The Jensons purchased real estate near Dewey Lake in Silver Creek Township, Michigan. They claimed that, while viewing the property before the sale, it was represented to them that the property included fifty feet of lake frontage and about twenty feet of private beach. The plaintiffs purchased the property based in part on these representations. The purchase agreement included a merger and integration clause, which stated:
It is further understood that no representations or promises have been made to Buyer by real estate brokers or sales persons or by the Seller other than those contained in this agreement or as otherwise made or given by the Seller to the Buyer in the written disclosure statement.
Approximately one year later, a neighbor informed the plaintiffs that they did not actually own any lake frontage, which they confirmed by contacting the township assessor. The assessor then had the property reclassified, which substantially reduced its value. Plaintiffs filed a lawsuit against the defendants, alleging fraud. The defendants moved for summary disposition, arguing that the merger and integration clauses in the purchase agreement would make it impossible for plaintiffs to establish the element of reasonable reliance.
The Court of Appeals disagreed, stating that there is an important difference between whether plaintiffs are attempting to introduce new or different contract terms, or alleging collateral factors that have a legal operation of their own.
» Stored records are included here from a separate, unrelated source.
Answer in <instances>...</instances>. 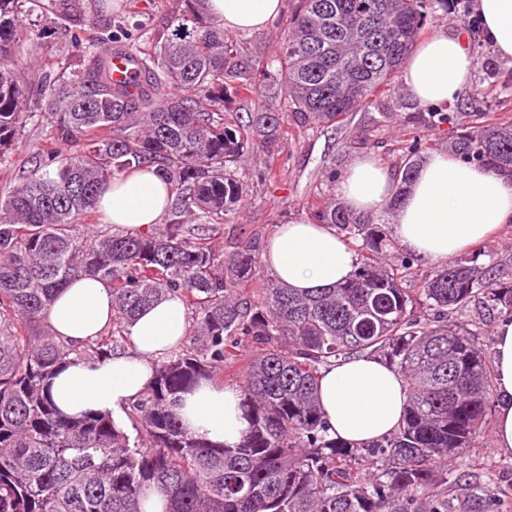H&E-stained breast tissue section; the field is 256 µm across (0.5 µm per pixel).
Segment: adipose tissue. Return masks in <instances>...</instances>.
Here are the masks:
<instances>
[{
  "label": "adipose tissue",
  "instance_id": "ef3b65f1",
  "mask_svg": "<svg viewBox=\"0 0 512 512\" xmlns=\"http://www.w3.org/2000/svg\"><path fill=\"white\" fill-rule=\"evenodd\" d=\"M208 13L225 28L259 32L284 8V0H207ZM483 34L496 53L512 60V0H476ZM474 66L464 36L438 30L416 44L405 59L403 82L420 104L446 109L465 87ZM337 196L359 214L396 203L394 234L400 245L428 263H441L474 250L501 224L512 223V174L495 173L445 152L421 165L405 188L370 156L356 157L336 186ZM167 207L166 181L156 167L126 173L101 194L104 223L136 232L161 222ZM263 261L275 278L300 291L347 279L355 252L325 225L304 220L278 225ZM53 333L81 346L112 322L109 282L80 276L59 292L46 313ZM189 333L180 300L164 297L129 324L135 352L100 361L75 359L54 379L51 396L65 415L109 414L126 429L124 406L154 376L156 362ZM496 444L512 449V321L494 336ZM407 394L399 372L381 359L350 357L324 369L320 401L334 435L355 443L381 438L397 426ZM177 412L191 432L218 443H236L247 428L236 389L200 384L182 398Z\"/></svg>",
  "mask_w": 512,
  "mask_h": 512
}]
</instances>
In this case, the Court found that the plaintiffs were not seeking new or different terms in the contract, such as a guarantee of lake frontage, or a guarantee of future lake access, but instead were taking the position that they were fraudulently induced to enter the contract in the first place because it was falsely represented to them that they were buying lakefront property. Defendants misrepresented what was being sold in order to induce plaintiffs to enter into the agreement in the first place, and in this case, the integration and merger clauses did not preclude a claim of fraud.